#### What to work on
Please find and copy each line in the items below that contains the string "IMPRINT". Case counts, so a line matches only if the capitals are the same.
┌─ Raw data
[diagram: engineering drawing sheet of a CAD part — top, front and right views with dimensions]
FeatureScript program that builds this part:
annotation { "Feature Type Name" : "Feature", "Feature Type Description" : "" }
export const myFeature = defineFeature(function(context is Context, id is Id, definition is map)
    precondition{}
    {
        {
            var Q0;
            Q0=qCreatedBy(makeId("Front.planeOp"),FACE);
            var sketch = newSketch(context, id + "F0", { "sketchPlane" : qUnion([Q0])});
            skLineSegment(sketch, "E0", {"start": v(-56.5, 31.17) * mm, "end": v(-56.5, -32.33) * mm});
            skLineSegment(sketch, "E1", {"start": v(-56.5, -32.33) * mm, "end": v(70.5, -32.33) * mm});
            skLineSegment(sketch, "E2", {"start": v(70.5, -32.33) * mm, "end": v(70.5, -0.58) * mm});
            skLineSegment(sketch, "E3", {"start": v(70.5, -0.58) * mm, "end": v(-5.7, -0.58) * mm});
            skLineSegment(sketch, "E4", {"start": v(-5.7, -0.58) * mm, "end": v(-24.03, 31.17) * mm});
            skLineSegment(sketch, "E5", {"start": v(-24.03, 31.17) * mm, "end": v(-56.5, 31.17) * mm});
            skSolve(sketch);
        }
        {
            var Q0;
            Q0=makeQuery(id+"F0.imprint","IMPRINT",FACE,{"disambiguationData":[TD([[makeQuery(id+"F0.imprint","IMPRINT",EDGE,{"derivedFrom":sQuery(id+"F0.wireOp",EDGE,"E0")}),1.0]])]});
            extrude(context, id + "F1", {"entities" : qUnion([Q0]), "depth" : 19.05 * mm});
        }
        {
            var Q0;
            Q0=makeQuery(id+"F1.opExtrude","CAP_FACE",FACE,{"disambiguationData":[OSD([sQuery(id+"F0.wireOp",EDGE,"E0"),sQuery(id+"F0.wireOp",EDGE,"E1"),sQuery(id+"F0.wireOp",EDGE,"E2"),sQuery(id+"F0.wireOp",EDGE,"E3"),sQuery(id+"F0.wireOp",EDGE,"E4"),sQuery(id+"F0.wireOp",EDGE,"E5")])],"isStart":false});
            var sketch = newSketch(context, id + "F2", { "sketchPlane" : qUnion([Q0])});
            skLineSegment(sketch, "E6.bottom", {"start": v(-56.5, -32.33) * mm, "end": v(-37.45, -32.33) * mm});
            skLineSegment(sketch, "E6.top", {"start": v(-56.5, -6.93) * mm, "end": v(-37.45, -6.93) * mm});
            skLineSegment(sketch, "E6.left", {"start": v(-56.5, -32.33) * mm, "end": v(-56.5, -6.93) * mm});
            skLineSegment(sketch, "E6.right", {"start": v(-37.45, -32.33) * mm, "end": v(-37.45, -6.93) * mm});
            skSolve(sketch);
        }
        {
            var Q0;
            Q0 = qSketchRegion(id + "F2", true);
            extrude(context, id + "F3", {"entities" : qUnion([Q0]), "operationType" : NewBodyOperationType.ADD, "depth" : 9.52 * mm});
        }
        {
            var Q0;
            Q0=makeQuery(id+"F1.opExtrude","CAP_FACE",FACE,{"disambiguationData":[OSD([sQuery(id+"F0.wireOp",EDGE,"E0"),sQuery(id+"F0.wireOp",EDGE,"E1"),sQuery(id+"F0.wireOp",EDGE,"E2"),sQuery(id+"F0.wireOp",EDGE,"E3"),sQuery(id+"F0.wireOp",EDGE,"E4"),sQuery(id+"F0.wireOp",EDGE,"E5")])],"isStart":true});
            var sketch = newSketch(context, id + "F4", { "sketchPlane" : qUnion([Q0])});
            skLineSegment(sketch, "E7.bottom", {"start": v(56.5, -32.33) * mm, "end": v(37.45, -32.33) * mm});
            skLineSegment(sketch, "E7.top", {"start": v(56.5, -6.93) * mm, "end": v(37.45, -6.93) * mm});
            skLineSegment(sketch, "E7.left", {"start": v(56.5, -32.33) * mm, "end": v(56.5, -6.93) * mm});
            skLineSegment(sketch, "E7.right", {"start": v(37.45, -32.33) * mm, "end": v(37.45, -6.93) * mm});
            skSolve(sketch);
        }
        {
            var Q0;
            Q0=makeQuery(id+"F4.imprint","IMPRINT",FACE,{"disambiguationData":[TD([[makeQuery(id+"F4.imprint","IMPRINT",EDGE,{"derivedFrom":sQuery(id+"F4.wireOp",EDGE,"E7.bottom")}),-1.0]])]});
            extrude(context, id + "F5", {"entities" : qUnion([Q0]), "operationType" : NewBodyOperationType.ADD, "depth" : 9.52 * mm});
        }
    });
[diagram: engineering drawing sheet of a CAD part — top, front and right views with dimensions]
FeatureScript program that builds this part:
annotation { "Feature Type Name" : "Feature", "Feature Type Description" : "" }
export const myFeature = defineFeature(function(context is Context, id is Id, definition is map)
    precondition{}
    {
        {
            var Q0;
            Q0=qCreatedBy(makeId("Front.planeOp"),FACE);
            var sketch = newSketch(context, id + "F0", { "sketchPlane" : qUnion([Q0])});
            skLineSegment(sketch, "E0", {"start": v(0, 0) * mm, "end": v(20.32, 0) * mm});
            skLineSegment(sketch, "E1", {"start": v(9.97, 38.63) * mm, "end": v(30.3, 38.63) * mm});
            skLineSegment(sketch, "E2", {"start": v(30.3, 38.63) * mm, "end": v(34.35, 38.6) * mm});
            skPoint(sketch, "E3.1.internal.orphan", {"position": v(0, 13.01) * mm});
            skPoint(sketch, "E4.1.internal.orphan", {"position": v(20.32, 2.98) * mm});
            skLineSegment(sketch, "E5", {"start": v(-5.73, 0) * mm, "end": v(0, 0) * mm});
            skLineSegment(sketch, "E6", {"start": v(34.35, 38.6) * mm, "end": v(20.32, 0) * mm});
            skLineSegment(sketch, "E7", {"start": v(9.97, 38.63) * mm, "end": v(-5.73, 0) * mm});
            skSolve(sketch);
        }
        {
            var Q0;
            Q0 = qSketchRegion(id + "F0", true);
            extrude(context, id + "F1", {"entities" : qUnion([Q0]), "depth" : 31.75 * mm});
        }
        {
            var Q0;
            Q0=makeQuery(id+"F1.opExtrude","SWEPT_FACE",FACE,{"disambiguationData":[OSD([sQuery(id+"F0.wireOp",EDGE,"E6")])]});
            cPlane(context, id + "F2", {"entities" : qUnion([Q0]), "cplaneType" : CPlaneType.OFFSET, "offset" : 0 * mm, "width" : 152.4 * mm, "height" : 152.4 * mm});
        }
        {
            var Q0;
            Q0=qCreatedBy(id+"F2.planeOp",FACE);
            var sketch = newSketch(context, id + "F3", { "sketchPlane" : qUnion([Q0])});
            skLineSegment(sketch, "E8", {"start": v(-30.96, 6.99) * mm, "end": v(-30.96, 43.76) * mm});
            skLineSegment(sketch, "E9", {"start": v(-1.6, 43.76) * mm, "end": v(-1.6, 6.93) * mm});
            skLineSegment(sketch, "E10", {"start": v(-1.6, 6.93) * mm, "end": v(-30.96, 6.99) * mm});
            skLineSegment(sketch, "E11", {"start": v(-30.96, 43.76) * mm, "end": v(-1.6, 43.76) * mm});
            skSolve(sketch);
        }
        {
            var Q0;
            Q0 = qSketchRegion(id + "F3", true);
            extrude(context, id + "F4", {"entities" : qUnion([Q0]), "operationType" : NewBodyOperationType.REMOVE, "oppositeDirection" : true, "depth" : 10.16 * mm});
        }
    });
└─
#### Expected answer
            Q0=makeQuery(id+"F0.imprint","IMPRINT",FACE,{"disambiguationData":[TD([[makeQuery(id+"F0.imprint","IMPRINT",EDGE,{"derivedFrom":sQuery(id+"F0.wireOp",EDGE,"E0")}),1.0]])]});
            Q0=makeQuery(id+"F4.imprint","IMPRINT",FACE,{"disambiguationData":[TD([[makeQuery(id+"F4.imprint","IMPRINT",EDGE,{"derivedFrom":sQuery(id+"F4.wireOp",EDGE,"E7.bottom")}),-1.0]])]});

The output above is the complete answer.